Currently in Greece

The idea of traveling to Afghanistan popped up for the first time while I was wandering around the Pakistani mountains, in April 2021. The country was not safe back then due to the war, so it remained just as a thought. But after the recent takeover by the Talibans, the fights within the country were over and Afghanistan started to appear safer.

Following an extensive research about the independent travel in the country, and since I had been in contact with some solo women who had already been there, I decided to start planning my own 1 month trip, for last November-December 2023. The original plan was to roam around the country for about 25 days, and visit as many provinces as I could, including the main cities of Kabul, Mazar-i-Sharif, Herat, Kandahar, Ghazni and Bamyan.

 

How to go:

 

Entry points are quite limited.

 

By air: departing from Istanbul, Dubai, Islamabad and Iran to Kabul airport only, having issued the visa in advance, by the respective Taliban Embassies

 

Land entry is possible only from 3 countries that border Afghanistan and their specific borders: Iran at Islam Qala, Pakistan at Torkham and Tajikistan at Shir Khan

Considering each available option, I came to the conclusion that the border of Tajikistan (Shir Khan bandar) was the most convenient for me, as it is the only border where VOA (visa on arrival) can be issued, while the other two countries issue only via embassies. I would also have the opportunity to visit Tajikistan, a new country on my list, since no visa is required for Greek travelers, while for Iran and Pakistan (which I had already visited) I would have to pay for extra visas.

|---|

What you need to do —
#1 Name every main city that the Afghanistan travel account says the original plan included.
#2 Answer these questions using the Afghanistan travel account:
(a) In what month and year did the idea of traveling to Afghanistan first come up?
(b) For about how many days did the original plan call for roaming the country?
(c) At which border can a visa on arrival be issued?
#3 Carry on the account of planning a trip to Afghanistan, starting right after its last sentence.
The records have no connection to the text about traveling to Afghanistan.

Excerpted records —

|---|

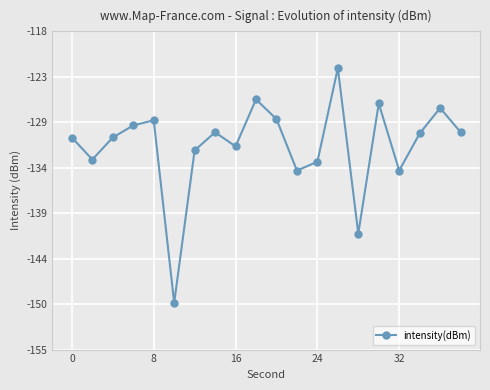

Does the chart have visible grid lines?

Yes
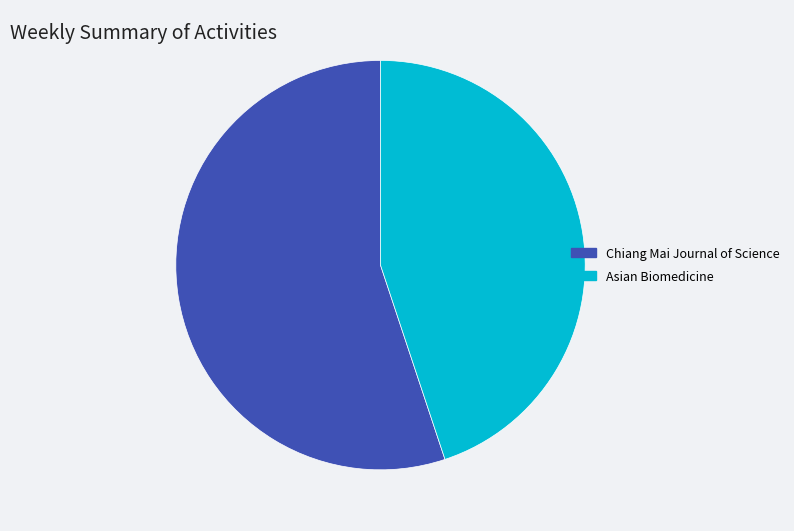

Rank the categories by value from highest to lowest.

Chiang Mai Journal of Science, Asian Biomedicine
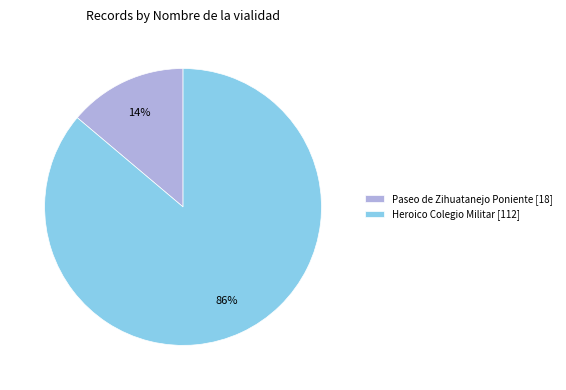

Between Paseo de Zihuatanejo Poniente [18] and Heroico Colegio Militar [112], which is larger?

Heroico Colegio Militar [112]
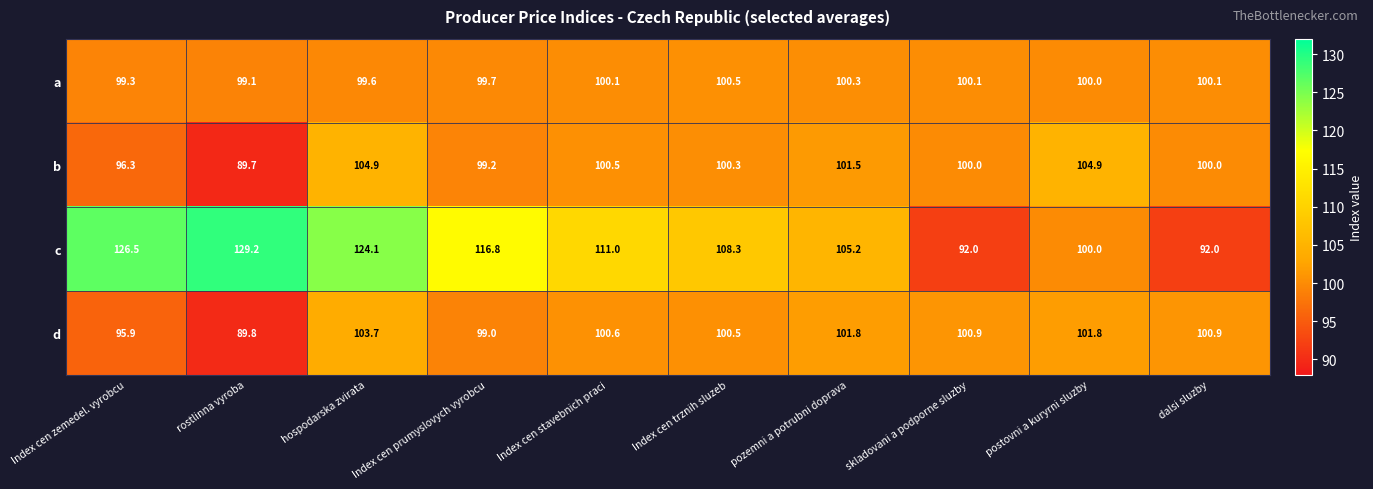

Rank the series by their maximum value, from lowest to highest.

a, d, b, c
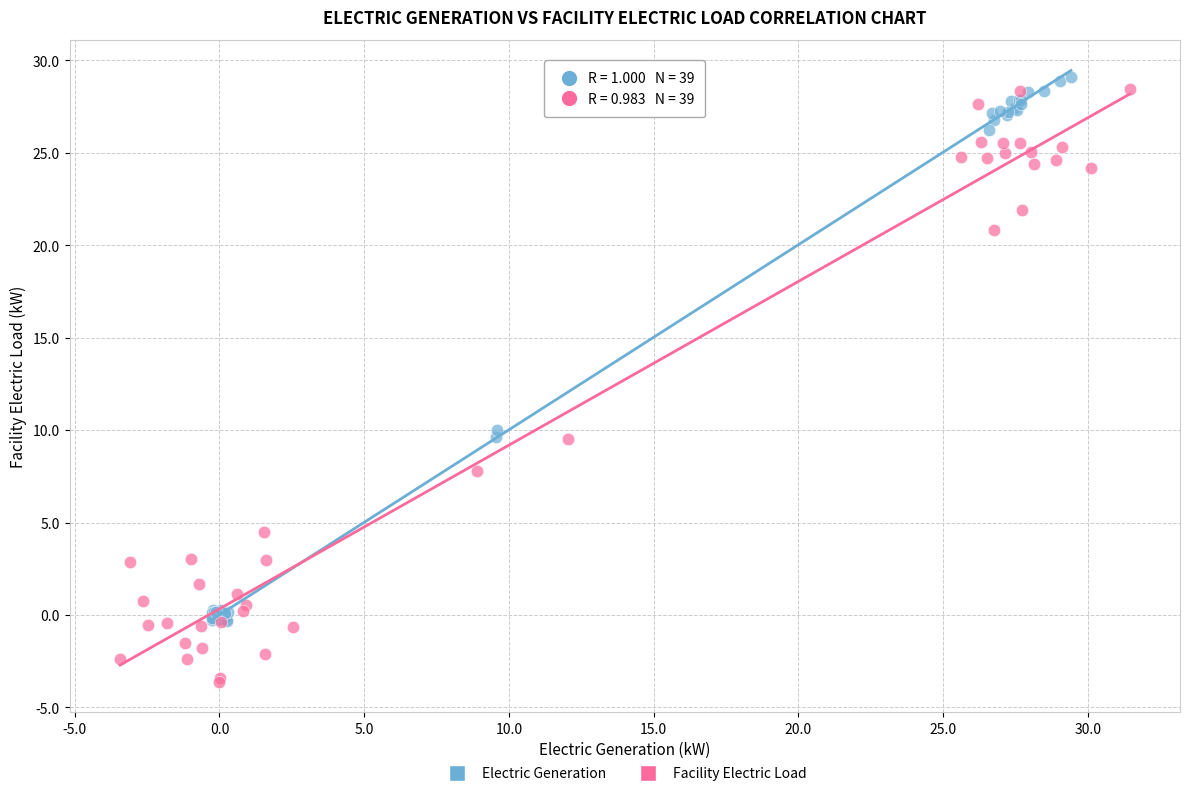

Which series reaches the maximum Y coordinate?

Electric Generation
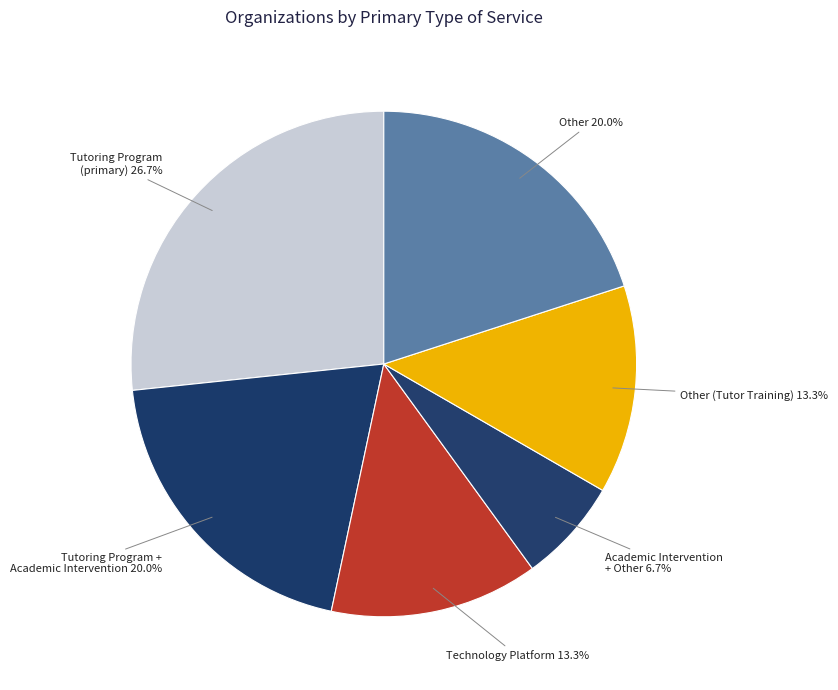

To the nearest percent, what is the difference between the largest and smallest slice percentages?

20%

|---|

Per-task outputs —
#1 Kabul, Mazar-i-Sharif, Herat, Kandahar, Ghazni, Bamyan

#2
(a) April 2021
(b) About 25 days
(c) The Tajikistan border at Shir Khan (Shir Khan bandar)

#3
That’s exactly what I did! I booked a flight with AirAstana, from Istanbul to Tajikistan via Almaty Kazakhstan, and landed in the capital Dushanbe, where I stayed for 2 days. On the third day I departed early in the morning and around 2 hours later by shared taxi, I reached the border of Tajikistan.

dushanbe

Sakhovat bazaar

dushanbe

several shared taxis are waiting outside the Sakhovat bazaar

How to go from Dushanbe to Shir Khan bandar:

 

Sakhovat bazaar is a local market a few kilometers outside the city center, where the station of the shared taxis that reach directly the border with Afghanistan is located. Although there are countless taxis parked outside the bazaar, you should start early in the morning, to have time for the border process, as you need to wait as long as it takes for them to be full and depart. The drivers approach the passengers themselves, offering a fairly expensive initial price, but since you share the taxi with 3 or 4 people more, you can bargain up to 100 tjs (Tajikistan somoni) = about €8.50. The journey is easy and takes 2 – 2.30 hours, depending on the possible stops on the way, and the terminal is right outside the border area.

 

The second option is the local bus, departing from the city center of Dushanbe, but since the terminal is a town away from the border, you need to take an extra taxi. I opted for the shared taxi from the bazaar, which was more convenient for me.

The process of exiting Tajikistan was very easy. The officers were friendly to me and after the necessary passport and luggage control, in less than half an hour I said goodbye to Tajikistan and proceeded to Afghanistan. Unfortunately, several travelers have reported their negative experience at that outpost, regarding a few officers asking for bribes and having bad attitude. Fortunately, my own experience was very positive both times.

The two countries are separated by the Panj River and connected by a bridge. The whole area is considered a military zone and photos are prohibited from the moment you enter the Tajikistan border as far as exiting the Afghanistan one. The bridge is not very long, and there is an option to cross it either on foot (as I did the first day just to enjoy the view), or by a shuttle bus, paying 10 tjs /person (which I used on my way back). Just before I reached the end of the bridge where the Afghan officers were standing, I immediately put on my headscarf, as it is compulsory for all women to cover their hair everywhere, throughout the country.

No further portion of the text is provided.